Irwin chose to leave MetaDesign in 2001 because (she had) “become disillusioned with design’s complicity in many environmental and social problems” and took some time to rest and reset. During this transitional period, she revisited a book titled The Web of Life by Fritjof Capra which inspired her to write him a letter. Capra responded to the letter and invited Irwin for lunch, which led to another pivotal milestone in her career. This meeting resulted in Irwin spending 3 weeks at Schumacher College in the southwest of England studying under Capra that summer. While there, she discovered that Schumacher offered a Master's in Holistic Science and decided to apply. Once again, she sold all of her possessions in pursuit of this new academic venture.
While pursuing her masters in Holistic Science, she studied “ecology, Gaia, chaos and complexity theories, indigenous wisdom and systems thinking.” It was also where she met her husband and fellow CMU Professor and Associate Director of the Transition Design Institute, Gideon Kossoff. In 2007, the pair moved to Dundee, Scotland to pursue Doctoral Studies in Design and then in 2009 moved to Pittsburgh so that Terry could take a position as the Head of the School of Design at Carnegie Mellon University, where she led the launch of new design curricula in 2014.
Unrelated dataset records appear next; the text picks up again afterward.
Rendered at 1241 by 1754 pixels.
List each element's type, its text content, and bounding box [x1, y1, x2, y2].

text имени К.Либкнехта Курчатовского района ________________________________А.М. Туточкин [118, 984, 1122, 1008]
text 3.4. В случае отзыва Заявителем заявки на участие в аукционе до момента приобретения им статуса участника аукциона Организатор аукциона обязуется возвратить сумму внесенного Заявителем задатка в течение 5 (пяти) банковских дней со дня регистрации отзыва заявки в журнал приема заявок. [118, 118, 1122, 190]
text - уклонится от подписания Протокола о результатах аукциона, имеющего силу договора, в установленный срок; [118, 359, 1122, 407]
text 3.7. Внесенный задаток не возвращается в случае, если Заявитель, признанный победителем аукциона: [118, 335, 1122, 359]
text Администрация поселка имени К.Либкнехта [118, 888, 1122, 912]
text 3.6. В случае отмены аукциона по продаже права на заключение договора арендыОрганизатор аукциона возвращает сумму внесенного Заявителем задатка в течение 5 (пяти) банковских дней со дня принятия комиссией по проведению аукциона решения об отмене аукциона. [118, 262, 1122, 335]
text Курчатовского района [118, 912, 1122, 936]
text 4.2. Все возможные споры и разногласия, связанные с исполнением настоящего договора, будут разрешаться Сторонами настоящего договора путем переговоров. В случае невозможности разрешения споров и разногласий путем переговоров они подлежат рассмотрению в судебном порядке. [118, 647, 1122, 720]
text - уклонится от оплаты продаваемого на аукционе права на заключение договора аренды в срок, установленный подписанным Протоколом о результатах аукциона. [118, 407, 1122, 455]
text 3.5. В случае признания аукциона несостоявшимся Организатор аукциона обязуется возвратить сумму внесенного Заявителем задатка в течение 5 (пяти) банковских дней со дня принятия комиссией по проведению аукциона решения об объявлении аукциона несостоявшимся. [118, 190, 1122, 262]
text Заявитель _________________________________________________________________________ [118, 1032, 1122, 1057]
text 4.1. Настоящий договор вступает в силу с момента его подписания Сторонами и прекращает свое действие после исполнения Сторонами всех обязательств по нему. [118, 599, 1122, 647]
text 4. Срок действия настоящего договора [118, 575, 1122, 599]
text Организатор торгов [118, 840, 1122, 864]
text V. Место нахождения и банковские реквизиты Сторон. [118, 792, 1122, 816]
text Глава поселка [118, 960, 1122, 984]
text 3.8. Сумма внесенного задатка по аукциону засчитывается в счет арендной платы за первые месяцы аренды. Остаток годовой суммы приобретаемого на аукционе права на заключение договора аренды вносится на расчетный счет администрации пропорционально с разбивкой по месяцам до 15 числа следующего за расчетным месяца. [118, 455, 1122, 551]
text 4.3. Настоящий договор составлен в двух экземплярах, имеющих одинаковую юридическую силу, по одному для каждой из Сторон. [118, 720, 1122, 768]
“Mine has been a journey of going as deeply into design as is possible, then spending years pulling myself up and out of it, and that process led me to the study of systems and systems problems. And, I gained a new perspective of my discipline, from outside it,” says Irwin. “If there are any takeaways in all of this, it’s probably that stepping drastically and radically outside of your own country/discipline/context can be incredibly productive and rewarding. And, being willing to continually explore new territories with a “beginner's mind” (especially as we get older) can give us an entirely new perspective on our own discipline and area of mastery.”
What’s next for Irwin? Her focus is to continue to be productive and engaged in meaningful work that contributes to something bigger than herself, continue to develop and evolve, and be willing to try new things, knowing that they will take years to master. With regards to the latter, Irwin believes that one of the “shortcomings in our modern society is that we want quick results,” and “we want to master things quickly.” She embraces and enjoys the process of “curiosity, passion, exploration, ineptitude (and sometimes despair), improvement, and competence achieved over the long haul.” This mindset proves invaluable when thinking about Transition Design and tackling wicked problems.